Linear Inequalities


Calculators are allowed for all questions unless indicated by the question. There are 5 questions for this topic. The difficulty increases with the question number.

Question 1: (Non-calculator)

A. State 3 integers that satisfy the following inequality: $x -2 < 0$ (2 marks)

B. Calculate the range of values of $x$ (1 mark)

$x-2$ must be smaller than 0.

Some possible integers include 1, -1, -2, -3 etc… (2 marks)

$x-2 < 0$

$x < 2$ (1 mark)

Question 2: (Non-calculator)

A. State 3 integers that satisfy the following inequality: $3x +2 > 8$ (2 marks)

B. Calculate the range of values of $x$ (2 marks)

since $3x +2$ must be larger than 8, possible integers include 3,4,5 etc..

Do not accept 2, as the it must be greater than 8, not greater than or equal to. (2 marks)

$3x + 2 > 8$

$3x > 6$ (1 mark)

$x > 2$ (divide by 3) (1 mark)

Question 3: (Non-calculator)

A. State all the possible integers in the following inequality: $-2 \leq x \leq 4$ (2 marks)

B. Draw a number line to represent this inequality (2 marks)

$x$ must be larger than or equal to $-2$, and smaller than or equal to $4$.

All the possible integers are -2,-1, 0, 1, 2, 3 ,4 (2 marks)

Award 2 marks for correct number line, allow 1 mark if hollow circle used.

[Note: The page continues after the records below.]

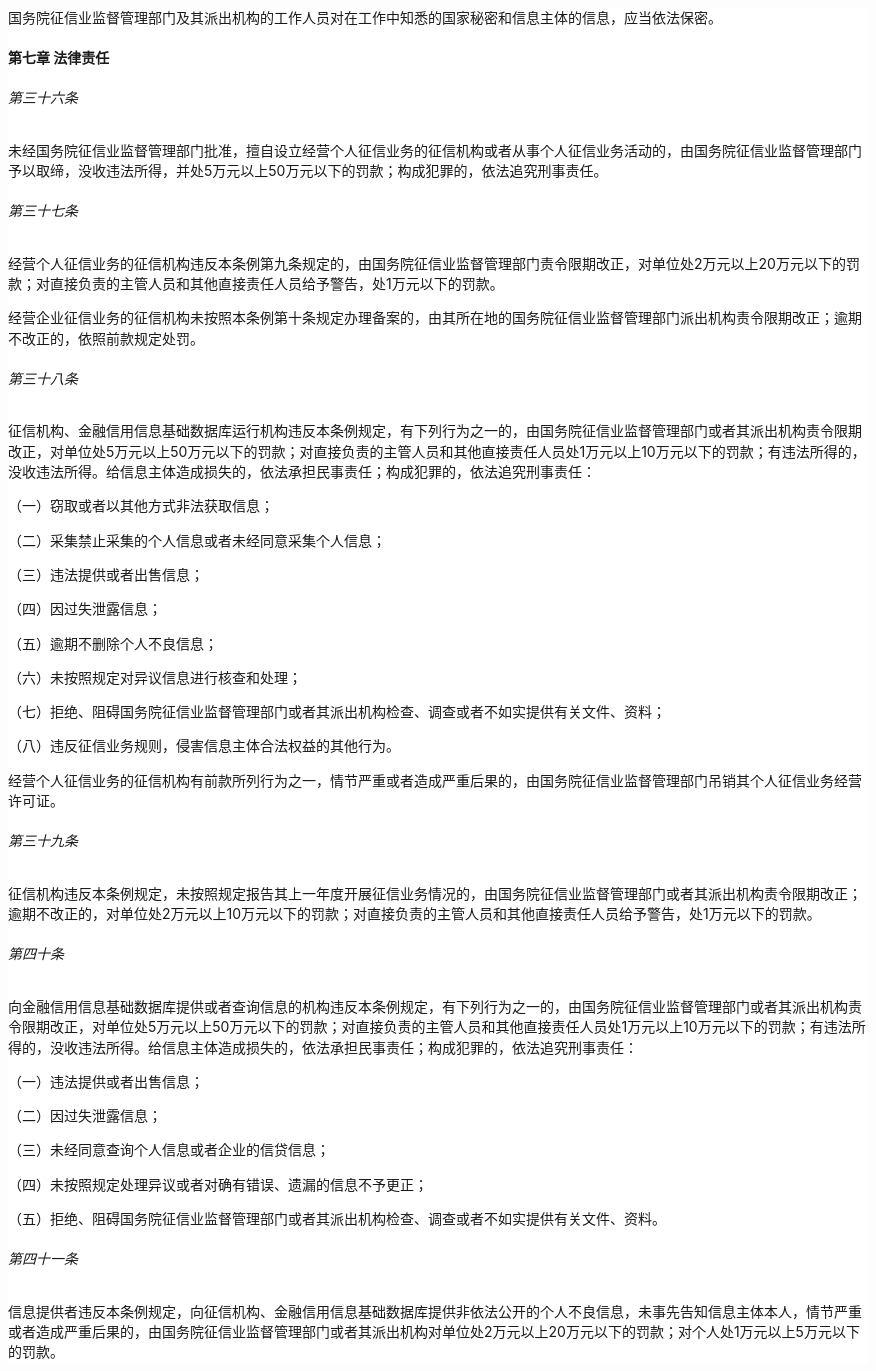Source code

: 国务院征信业监督管理部门及其派出机构的工作人员对在工作中知悉的国家秘密和信息主体的信息，应当依法保密。

#### 第七章 法律责任

###### 第三十六条

未经国务院征信业监督管理部门批准，擅自设立经营个人征信业务的征信机构或者从事个人征信业务活动的，由国务院征信业监督管理部门予以取缔，没收违法所得，并处5万元以上50万元以下的罚款；构成犯罪的，依法追究刑事责任。

###### 第三十七条

经营个人征信业务的征信机构违反本条例第九条规定的，由国务院征信业监督管理部门责令限期改正，对单位处2万元以上20万元以下的罚款；对直接负责的主管人员和其他直接责任人员给予警告，处1万元以下的罚款。

经营企业征信业务的征信机构未按照本条例第十条规定办理备案的，由其所在地的国务院征信业监督管理部门派出机构责令限期改正；逾期不改正的，依照前款规定处罚。

###### 第三十八条

征信机构、金融信用信息基础数据库运行机构违反本条例规定，有下列行为之一的，由国务院征信业监督管理部门或者其派出机构责令限期改正，对单位处5万元以上50万元以下的罚款；对直接负责的主管人员和其他直接责任人员处1万元以上10万元以下的罚款；有违法所得的，没收违法所得。给信息主体造成损失的，依法承担民事责任；构成犯罪的，依法追究刑事责任：

（一）窃取或者以其他方式非法获取信息；

（二）采集禁止采集的个人信息或者未经同意采集个人信息；

（三）违法提供或者出售信息；

（四）因过失泄露信息；

（五）逾期不删除个人不良信息；

（六）未按照规定对异议信息进行核查和处理；

（七）拒绝、阻碍国务院征信业监督管理部门或者其派出机构检查、调查或者不如实提供有关文件、资料；

（八）违反征信业务规则，侵害信息主体合法权益的其他行为。

经营个人征信业务的征信机构有前款所列行为之一，情节严重或者造成严重后果的，由国务院征信业监督管理部门吊销其个人征信业务经营许可证。

###### 第三十九条

征信机构违反本条例规定，未按照规定报告其上一年度开展征信业务情况的，由国务院征信业监督管理部门或者其派出机构责令限期改正；逾期不改正的，对单位处2万元以上10万元以下的罚款；对直接负责的主管人员和其他直接责任人员给予警告，处1万元以下的罚款。

###### 第四十条

向金融信用信息基础数据库提供或者查询信息的机构违反本条例规定，有下列行为之一的，由国务院征信业监督管理部门或者其派出机构责令限期改正，对单位处5万元以上50万元以下的罚款；对直接负责的主管人员和其他直接责任人员处1万元以上10万元以下的罚款；有违法所得的，没收违法所得。给信息主体造成损失的，依法承担民事责任；构成犯罪的，依法追究刑事责任：

（一）违法提供或者出售信息；

（二）因过失泄露信息；

（三）未经同意查询个人信息或者企业的信贷信息；

（四）未按照规定处理异议或者对确有错误、遗漏的信息不予更正；

（五）拒绝、阻碍国务院征信业监督管理部门或者其派出机构检查、调查或者不如实提供有关文件、资料。

###### 第四十一条

信息提供者违反本条例规定，向征信机构、金融信用信息基础数据库提供非依法公开的个人不良信息，未事先告知信息主体本人，情节严重或者造成严重后果的，由国务院征信业监督管理部门或者其派出机构对单位处2万元以上20万元以下的罚款；对个人处1万元以上5万元以下的罚款。
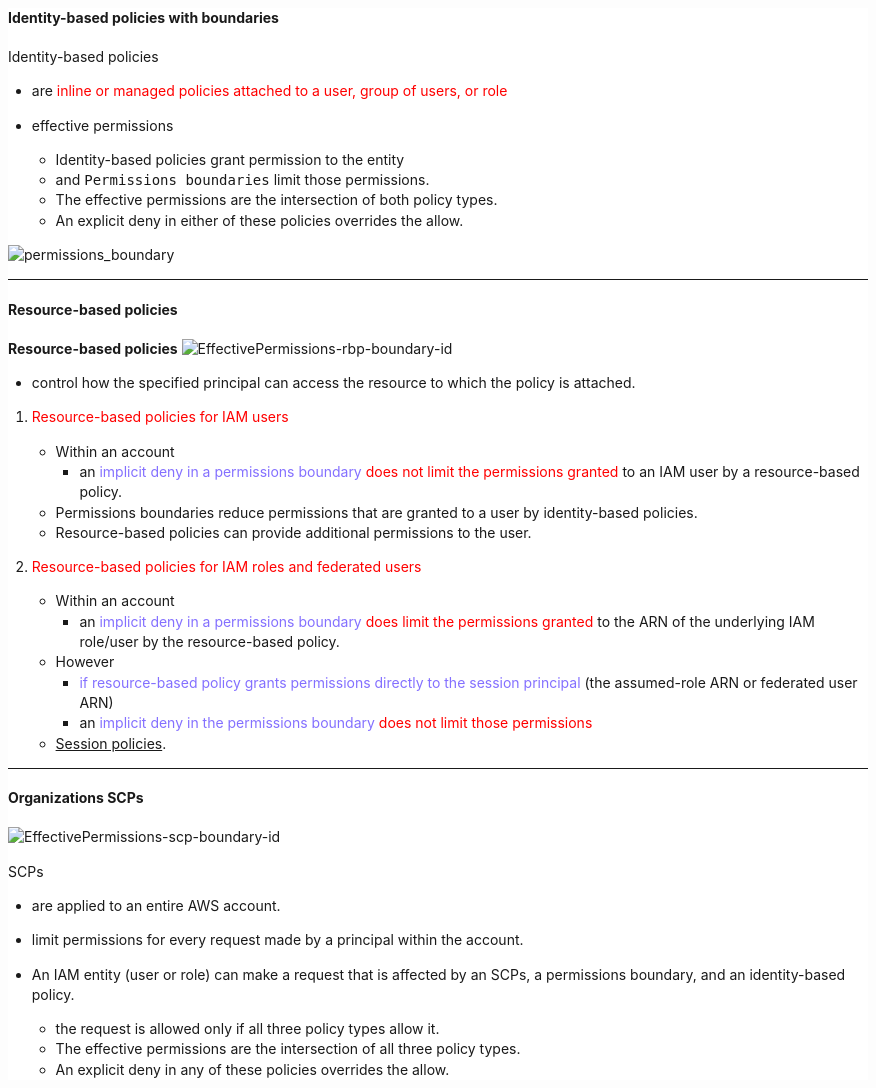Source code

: #### Identity-based policies with boundaries

Identity-based policies
- are <font color=red> inline or managed policies attached to a user, group of users, or role </font>

- effective permissions
  - Identity-based policies grant permission to the entity
  - and <kbd>Permissions boundaries</kbd> limit those permissions.
  - The effective permissions are the intersection of both policy types.
  - An explicit deny in either of these policies overrides the allow.

![permissions_boundary](https://i.imgur.com/tnA8au6.png)

---

#### Resource-based policies

**Resource-based policies**
![EffectivePermissions-rbp-boundary-id](https://i.imgur.com/IaeaipQ.png)

- control how the specified principal can access the resource to which the policy is attached.

1. <font color=red> Resource-based policies for IAM users </font>
   - Within an account
     - an <font color=LightSlateBlue> implicit deny in a permissions boundary </font> <font color=red> does not limit the permissions granted </font> to an IAM user by a resource-based policy.
   - Permissions boundaries reduce permissions that are granted to a user by identity-based policies.
   - Resource-based policies can provide additional permissions to the user.

2. <font color=red>Resource-based policies for IAM roles and federated users </font>
   - Within an account
     - an <font color=LightSlateBlue> implicit deny in a permissions boundary </font> <font color=red> does limit the permissions granted </font>  to the ARN of the underlying IAM role/user by the resource-based policy.
   - However
     - <font color=LightSlateBlue> if resource-based policy grants permissions directly to the session principal </font> (the assumed-role ARN or federated user ARN)
     - an <font color=LightSlateBlue> implicit deny in the permissions boundary </font> <font color=red> does not limit those permissions </font>
   - [Session policies](https://docs.aws.amazon.com/IAM/latest/UserGuide/access_policies.html#policies_session).

---

#### Organizations SCPs

![EffectivePermissions-scp-boundary-id](https://i.imgur.com/UfyiKlF.png)

SCPs
- are applied to an entire AWS account.
- limit permissions for every request made by a principal within the account.

- An IAM entity (user or role) can make a request that is affected by an SCPs, a permissions boundary, and an identity-based policy.
  - the request is allowed only if all three policy types allow it.
  - The effective permissions are the intersection of all three policy types.
  - An explicit deny in any of these policies overrides the allow.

Question 4: (Non-calculator)

Solve the following inequality:

$2x +3 \geq x-4$ (2 marks)

$2x+3 \geq x-4$

$x +3 \geq -4$ (1 mark)

$x \geq -7$ (1 mark)

Question 5: (Non-calculator)

Solve the following inequality giving your answer in set notation

$4(x+3) \leq 3x + 4$ (3 marks)

$4x + 7 \leq 3x + 4$

$x +7 \leq 4$ (1 mark)

$x \leq -3 $ (1 mark)

= $ {x: x\leq -3} $ (1 mark)